Dark Triptych Part II
(see his prompts here)
Puppet strings, invisible but taut, dangle me down the hallway. My colleagues walk ahead of me, setting a brisk pace. Nobody seems to notice my wooden steps. They turn the corner and I hurry to keep up with them.
The fuzz grows behind my neck. I can hear it whispering to me. It is missing its brothers and sisters; the lines of petri-dishes lining my bathroom at home. Shhh, I whisper, Someone will hear you. The fuzz has been impatient of late. They’ve been waiting patiently, but they’re ready for the job they were created, ready to take their place in the world.
I became a doctor for the classic, dumbest of reasons: my mother was a surgeon, she wanted me be one, and I did. It seemed so right. I had the brains for it, the support from home, and the work ethic for those long study sessions.
It seemed so right, except for one thing: blood. I hate the stuff.
The nurse puts the implement in my hand, the steel cold beneath my rubber glove. My hand quivers but I keep it steady enough to make sure it goes by unnoticed. The thin blade slices into the body, and the flesh falls apart neatly, opening up like a sweating cheese. For a brief second the newly revealed landscape is dry but then it starts weeping droplets of spidery blood, tracing whispers down the ridges.
Now, I think.
The fuzz releases from under my shoulder length hair, crawling under my blouse and along my arm. It’s peach complexion melts seamlessly into me as it travels down the underside of my arm. It creeps into the gaping wound, and almost immediately the redness is less severe, then the flesh turns marshmallow pink.

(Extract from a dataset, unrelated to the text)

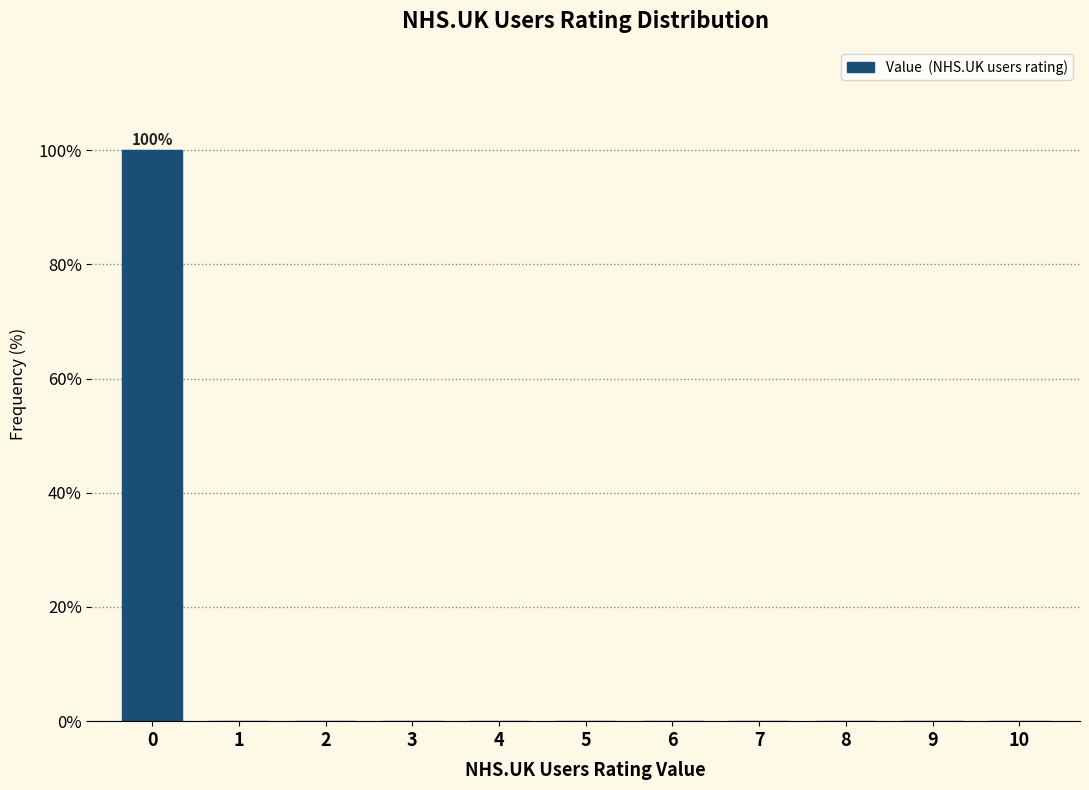

Which range on the x-axis has the tallest bar?

-0.5 to 0.5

I cut deeper, encouraged and confident. The wound is now large enough for me to work with, so I place my hand inside, feeling for the enlarged appendix that is the star of our little surgery today. I look away, my eyes unfocused, as all of my attention is channelled into my searching fingers.
My colleagues are whispering urgently. I look down at the body. The wound is mottled grey and the patient’s veins are full and pressed against his skin. I stand back; drop the scalpel into the tray with a clang. The flesh collapses into clumps of dust and the peach-stained bones clatter and on the bench.